TASK DETAILS =>
The records sit below this line. Repeat all of them exactly.

Extracted page text data

++++++

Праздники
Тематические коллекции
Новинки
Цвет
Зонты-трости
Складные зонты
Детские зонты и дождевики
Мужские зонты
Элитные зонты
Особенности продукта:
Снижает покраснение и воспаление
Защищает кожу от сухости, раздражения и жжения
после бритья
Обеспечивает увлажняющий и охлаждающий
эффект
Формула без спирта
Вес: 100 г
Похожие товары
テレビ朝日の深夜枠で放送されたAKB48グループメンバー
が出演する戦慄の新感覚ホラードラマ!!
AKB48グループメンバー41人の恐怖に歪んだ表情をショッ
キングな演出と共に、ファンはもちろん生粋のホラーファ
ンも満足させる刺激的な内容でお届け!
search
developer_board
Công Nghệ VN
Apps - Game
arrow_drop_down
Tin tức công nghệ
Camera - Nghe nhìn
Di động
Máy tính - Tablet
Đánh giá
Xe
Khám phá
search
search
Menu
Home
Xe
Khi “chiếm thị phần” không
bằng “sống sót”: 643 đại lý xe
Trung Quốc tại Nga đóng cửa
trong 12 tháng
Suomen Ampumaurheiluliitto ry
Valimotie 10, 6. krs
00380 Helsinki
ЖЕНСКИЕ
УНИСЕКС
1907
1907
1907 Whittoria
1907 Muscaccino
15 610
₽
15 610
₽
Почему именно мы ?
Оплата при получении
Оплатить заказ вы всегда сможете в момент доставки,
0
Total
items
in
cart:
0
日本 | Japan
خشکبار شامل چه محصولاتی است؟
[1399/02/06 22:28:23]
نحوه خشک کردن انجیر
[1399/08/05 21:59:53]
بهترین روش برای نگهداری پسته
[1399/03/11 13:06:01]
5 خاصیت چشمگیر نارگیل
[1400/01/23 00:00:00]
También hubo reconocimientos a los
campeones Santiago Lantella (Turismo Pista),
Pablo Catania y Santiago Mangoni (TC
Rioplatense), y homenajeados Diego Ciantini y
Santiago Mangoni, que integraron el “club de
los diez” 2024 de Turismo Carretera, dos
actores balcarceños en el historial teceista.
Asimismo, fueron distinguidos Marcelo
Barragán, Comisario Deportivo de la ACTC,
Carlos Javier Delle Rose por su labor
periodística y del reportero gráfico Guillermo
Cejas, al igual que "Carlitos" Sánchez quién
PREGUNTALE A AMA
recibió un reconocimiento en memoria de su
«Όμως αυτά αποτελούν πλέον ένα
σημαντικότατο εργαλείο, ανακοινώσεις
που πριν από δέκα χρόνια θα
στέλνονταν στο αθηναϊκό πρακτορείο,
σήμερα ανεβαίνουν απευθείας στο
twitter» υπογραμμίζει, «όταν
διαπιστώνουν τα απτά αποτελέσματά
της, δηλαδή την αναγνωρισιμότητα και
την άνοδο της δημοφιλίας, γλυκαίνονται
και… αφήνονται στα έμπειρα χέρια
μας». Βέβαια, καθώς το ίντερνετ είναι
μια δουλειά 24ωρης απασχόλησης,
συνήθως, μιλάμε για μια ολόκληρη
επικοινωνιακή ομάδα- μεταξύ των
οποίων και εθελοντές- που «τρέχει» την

++++++

ANSWER SPACE =>
Праздники
Тематические коллекции
Новинки
Цвет
Зонты-трости
Складные зонты
Детские зонты и дождевики
Мужские зонты
Элитные зонты
Особенности продукта:
Снижает покраснение и воспаление
Защищает кожу от сухости, раздражения и жжения
после бритья
Обеспечивает увлажняющий и охлаждающий
эффект
Формула без спирта
Вес: 100 г
Похожие товары
テレビ朝日の深夜枠で放送されたAKB48グループメンバー
が出演する戦慄の新感覚ホラードラマ!!
AKB48グループメンバー41人の恐怖に歪んだ表情をショッ
キングな演出と共に、ファンはもちろん生粋のホラーファ
ンも満足させる刺激的な内容でお届け!
search
developer_board
Công Nghệ VN
Apps - Game
arrow_drop_down
Tin tức công nghệ
Camera - Nghe nhìn
Di động
Máy tính - Tablet
Đánh giá
Xe
Khám phá
search
search
Menu
Home
Xe
Khi “chiếm thị phần” không
bằng “sống sót”: 643 đại lý xe
Trung Quốc tại Nga đóng cửa
trong 12 tháng
Suomen Ampumaurheiluliitto ry
Valimotie 10, 6. krs
00380 Helsinki
ЖЕНСКИЕ
УНИСЕКС
1907
1907
1907 Whittoria
1907 Muscaccino
15 610
₽
15 610
₽
Почему именно мы ?
Оплата при получении
Оплатить заказ вы всегда сможете в момент доставки,
0
Total
items
in
cart:
0
日本 | Japan
خشکبار شامل چه محصولاتی است؟
[1399/02/06 22:28:23]
نحوه خشک کردن انجیر
[1399/08/05 21:59:53]
بهترین روش برای نگهداری پسته
[1399/03/11 13:06:01]
5 خاصیت چشمگیر نارگیل
[1400/01/23 00:00:00]
También hubo reconocimientos a los
campeones Santiago Lantella (Turismo Pista),
Pablo Catania y Santiago Mangoni (TC
Rioplatense), y homenajeados Diego Ciantini y
Santiago Mangoni, que integraron el “club de
los diez” 2024 de Turismo Carretera, dos
actores balcarceños en el historial teceista.
Asimismo, fueron distinguidos Marcelo
Barragán, Comisario Deportivo de la ACTC,
Carlos Javier Delle Rose por su labor
periodística y del reportero gráfico Guillermo
Cejas, al igual que "Carlitos" Sánchez quién
PREGUNTALE A AMA
recibió un reconocimiento en memoria de su
«Όμως αυτά αποτελούν πλέον ένα
σημαντικότατο εργαλείο, ανακοινώσεις
που πριν από δέκα χρόνια θα
στέλνονταν στο αθηναϊκό πρακτορείο,
σήμερα ανεβαίνουν απευθείας στο
twitter» υπογραμμίζει, «όταν
διαπιστώνουν τα απτά αποτελέσματά
της, δηλαδή την αναγνωρισιμότητα και
την άνοδο της δημοφιλίας, γλυκαίνονται
και… αφήνονται στα έμπειρα χέρια
μας». Βέβαια, καθώς το ίντερνετ είναι
μια δουλειά 24ωρης απασχόλησης,
συνήθως, μιλάμε για μια ολόκληρη
επικοινωνιακή ομάδα- μεταξύ των
οποίων και εθελοντές- που «τρέχει» την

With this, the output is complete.